Task statement ::
Lines holding the word "space" must be located in the listing below and copied.
===== Dataset section
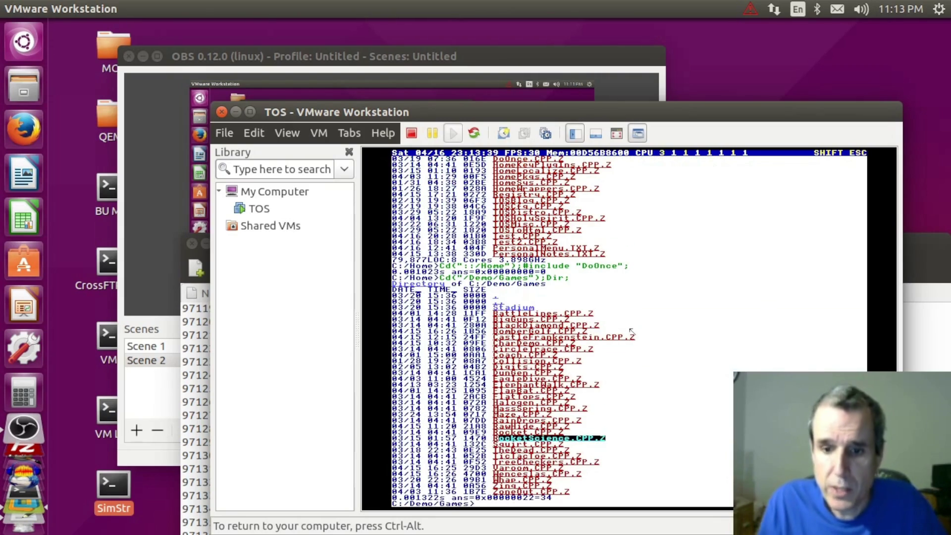
- Launch a space shooter from the personal menu's games icons, thrust and fire, then quit it
key(ctrl)
key(ctrl+m)
key(space)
==========
Answer to this problem ::
- Launch a space shooter from the personal menu's games icons, thrust and fire, then quit it
key(space)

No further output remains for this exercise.